Innovative Industrial and Energy Partnerships

An LLNL developer of nanolipoprotein particles for vaccine delivery, with a vaccine now in preclinical trials
An LLNL biologist and key developer of nanolipoprotein particles, which drug companies are using in preclinical development for vaccine delivery, won a 2024 Federal Laboratory Consortium technology transfer award.

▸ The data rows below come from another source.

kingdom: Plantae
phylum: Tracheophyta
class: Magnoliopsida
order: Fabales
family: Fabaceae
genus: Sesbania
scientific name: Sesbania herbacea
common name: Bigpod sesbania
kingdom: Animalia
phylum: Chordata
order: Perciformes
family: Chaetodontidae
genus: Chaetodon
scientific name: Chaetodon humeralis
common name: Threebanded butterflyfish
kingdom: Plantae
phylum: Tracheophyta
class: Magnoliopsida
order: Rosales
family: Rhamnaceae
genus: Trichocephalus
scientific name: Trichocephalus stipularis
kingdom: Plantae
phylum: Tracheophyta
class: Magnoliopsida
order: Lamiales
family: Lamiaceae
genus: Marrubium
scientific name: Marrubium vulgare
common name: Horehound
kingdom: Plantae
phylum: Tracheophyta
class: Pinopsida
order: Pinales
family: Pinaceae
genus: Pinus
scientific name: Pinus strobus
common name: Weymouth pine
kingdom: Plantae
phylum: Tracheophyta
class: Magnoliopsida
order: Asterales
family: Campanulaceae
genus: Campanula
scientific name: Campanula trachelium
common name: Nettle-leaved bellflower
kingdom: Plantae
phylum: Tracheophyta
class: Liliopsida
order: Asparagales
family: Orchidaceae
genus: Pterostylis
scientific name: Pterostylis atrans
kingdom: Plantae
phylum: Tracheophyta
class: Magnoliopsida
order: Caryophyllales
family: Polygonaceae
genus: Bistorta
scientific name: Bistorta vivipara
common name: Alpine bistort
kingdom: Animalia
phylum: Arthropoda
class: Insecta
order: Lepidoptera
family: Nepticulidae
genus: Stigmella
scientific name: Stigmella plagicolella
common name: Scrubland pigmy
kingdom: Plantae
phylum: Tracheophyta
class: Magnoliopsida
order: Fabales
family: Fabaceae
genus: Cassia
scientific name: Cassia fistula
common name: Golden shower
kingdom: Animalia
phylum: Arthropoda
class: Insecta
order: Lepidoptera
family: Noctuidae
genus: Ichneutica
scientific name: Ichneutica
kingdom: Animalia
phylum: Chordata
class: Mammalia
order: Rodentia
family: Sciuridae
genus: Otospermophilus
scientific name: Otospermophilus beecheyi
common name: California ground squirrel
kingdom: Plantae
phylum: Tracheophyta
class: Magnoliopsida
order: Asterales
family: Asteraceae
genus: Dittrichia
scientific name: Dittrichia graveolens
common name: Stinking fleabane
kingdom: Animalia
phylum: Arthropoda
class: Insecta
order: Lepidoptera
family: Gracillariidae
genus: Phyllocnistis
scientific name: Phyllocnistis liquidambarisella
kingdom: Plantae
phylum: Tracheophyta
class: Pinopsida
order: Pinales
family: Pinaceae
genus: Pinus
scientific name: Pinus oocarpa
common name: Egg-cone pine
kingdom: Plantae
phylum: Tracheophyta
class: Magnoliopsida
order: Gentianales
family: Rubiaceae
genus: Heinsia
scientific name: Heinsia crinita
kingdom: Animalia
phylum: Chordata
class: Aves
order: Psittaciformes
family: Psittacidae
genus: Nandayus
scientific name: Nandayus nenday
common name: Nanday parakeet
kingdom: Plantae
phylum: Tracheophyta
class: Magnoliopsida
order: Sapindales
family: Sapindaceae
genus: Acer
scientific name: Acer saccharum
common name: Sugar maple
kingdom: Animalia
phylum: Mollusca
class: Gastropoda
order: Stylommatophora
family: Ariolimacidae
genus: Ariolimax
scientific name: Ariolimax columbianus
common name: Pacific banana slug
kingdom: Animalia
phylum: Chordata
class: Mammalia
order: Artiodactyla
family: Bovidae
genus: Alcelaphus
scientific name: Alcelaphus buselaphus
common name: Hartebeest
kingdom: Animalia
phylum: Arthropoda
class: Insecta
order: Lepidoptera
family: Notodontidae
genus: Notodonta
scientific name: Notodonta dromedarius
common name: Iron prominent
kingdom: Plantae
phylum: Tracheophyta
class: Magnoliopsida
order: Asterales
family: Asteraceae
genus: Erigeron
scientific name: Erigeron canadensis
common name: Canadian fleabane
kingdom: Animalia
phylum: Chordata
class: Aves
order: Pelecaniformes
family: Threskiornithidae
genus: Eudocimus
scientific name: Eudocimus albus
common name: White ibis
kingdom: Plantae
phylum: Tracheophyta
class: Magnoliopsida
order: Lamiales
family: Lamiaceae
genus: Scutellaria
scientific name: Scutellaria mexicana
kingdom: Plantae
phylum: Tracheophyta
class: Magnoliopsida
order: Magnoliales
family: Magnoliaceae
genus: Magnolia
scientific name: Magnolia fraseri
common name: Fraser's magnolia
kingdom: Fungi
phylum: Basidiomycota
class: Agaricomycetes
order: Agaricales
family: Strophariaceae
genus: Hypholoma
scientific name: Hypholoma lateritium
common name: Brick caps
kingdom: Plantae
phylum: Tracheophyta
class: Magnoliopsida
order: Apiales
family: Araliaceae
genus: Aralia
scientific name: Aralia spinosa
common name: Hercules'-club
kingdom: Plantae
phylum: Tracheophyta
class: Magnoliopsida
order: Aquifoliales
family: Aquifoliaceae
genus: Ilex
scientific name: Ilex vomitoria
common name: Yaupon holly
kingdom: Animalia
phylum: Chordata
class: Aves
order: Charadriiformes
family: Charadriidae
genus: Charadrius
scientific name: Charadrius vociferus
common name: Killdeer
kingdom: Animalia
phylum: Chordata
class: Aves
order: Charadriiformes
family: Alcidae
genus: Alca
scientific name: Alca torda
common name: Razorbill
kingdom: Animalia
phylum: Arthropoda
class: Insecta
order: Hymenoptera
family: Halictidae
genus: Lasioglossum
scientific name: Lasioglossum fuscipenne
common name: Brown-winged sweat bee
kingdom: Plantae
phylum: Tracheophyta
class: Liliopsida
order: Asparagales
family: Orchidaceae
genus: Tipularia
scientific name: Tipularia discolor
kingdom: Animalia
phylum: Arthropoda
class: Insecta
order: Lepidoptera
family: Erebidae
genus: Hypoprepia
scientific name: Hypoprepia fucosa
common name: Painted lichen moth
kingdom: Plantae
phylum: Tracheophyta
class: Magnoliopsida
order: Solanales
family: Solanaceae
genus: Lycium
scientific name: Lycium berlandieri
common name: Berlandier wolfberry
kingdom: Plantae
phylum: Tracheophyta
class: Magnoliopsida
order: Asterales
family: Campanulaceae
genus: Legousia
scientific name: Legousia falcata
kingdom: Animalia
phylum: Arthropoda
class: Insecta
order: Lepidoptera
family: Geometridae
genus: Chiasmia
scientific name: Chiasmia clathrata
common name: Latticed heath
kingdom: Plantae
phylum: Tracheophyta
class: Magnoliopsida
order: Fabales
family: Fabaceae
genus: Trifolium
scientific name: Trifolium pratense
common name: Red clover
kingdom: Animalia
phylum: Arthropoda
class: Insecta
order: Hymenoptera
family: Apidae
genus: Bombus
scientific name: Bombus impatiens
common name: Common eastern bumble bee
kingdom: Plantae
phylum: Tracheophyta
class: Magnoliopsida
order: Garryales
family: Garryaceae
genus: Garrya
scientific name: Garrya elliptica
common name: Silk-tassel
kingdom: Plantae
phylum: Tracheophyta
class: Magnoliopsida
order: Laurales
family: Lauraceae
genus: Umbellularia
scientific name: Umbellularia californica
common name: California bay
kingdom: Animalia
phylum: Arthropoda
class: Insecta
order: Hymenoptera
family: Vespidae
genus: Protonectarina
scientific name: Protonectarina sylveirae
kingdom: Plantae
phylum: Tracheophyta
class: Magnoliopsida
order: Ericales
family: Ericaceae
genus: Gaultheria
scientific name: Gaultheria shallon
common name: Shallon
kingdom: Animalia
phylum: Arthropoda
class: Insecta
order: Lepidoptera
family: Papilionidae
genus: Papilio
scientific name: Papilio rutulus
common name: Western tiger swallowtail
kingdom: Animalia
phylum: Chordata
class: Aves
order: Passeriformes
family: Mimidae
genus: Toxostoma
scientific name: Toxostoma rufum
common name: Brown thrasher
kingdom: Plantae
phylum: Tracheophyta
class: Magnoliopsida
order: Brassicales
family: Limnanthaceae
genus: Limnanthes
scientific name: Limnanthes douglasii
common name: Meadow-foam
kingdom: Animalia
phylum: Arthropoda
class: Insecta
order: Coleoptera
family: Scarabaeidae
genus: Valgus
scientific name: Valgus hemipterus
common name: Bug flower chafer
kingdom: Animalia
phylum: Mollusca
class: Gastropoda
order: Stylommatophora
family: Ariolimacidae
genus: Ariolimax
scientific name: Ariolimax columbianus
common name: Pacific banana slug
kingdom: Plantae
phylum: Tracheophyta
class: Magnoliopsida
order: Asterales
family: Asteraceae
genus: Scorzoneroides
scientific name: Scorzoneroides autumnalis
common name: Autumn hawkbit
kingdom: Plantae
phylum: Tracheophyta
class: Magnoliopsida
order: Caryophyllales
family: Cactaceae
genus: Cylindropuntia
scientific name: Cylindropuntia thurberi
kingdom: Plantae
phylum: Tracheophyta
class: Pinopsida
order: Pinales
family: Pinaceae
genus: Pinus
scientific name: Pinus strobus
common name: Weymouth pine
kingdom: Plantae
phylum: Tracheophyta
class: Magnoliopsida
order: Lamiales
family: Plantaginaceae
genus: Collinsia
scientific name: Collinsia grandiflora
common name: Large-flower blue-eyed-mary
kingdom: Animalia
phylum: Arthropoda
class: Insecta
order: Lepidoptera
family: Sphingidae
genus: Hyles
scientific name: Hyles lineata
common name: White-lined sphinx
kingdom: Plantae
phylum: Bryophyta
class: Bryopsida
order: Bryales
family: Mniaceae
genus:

LLNL is benefiting the U.S. economy with innovative technology and methods. In FY 2024, Livermore obtained 13 new patents, asserted 82 new copyrights, and executed 7 new licenses. Licensing income for the year totaled approximately $4.9 million. Among many honors, the Laboratory earned three R&D 100 awards from R&D World Magazine. The EXtreme-power, Ultra-low-loss, Dispersive Element (EXUDE) Elite is a spectral beam-combining optic that concentrates light from multiple lasers with different wavelengths into a single, high-power beam with unparalleled compactness and a 100-fold improvement to the damage threshold. EXUDE Elite is a breakthrough that presents a paradigm shift, offering the opportunity for wider access to high-power laser technology for industrial applications. Two other winners provide significant advances in software: UMap, an open-source memory-mapping library with increased power and flexibility; and UnifyFS, a user-level file system for high-performance computing systems. In addition, an LLNL biologist garnered a Federal Laboratory Consortium award for technology transfer of nanolipoprotein (NLP) particle technology for vaccine use, and the business development executive that negotiated the NLP agreement was recognized as “Best in Class” by DOE’s Technology Transfer Working Group. The Laboratory also secured three grants from DOE’s Technology Commercialization Fund for collaborations with industrial partners. In one of the projects, aerospace researchers aim to reduce the computational cost of predictive gas turbine combustor simulations, enabling the jet turbine industry to design more efficient next-generation combustors.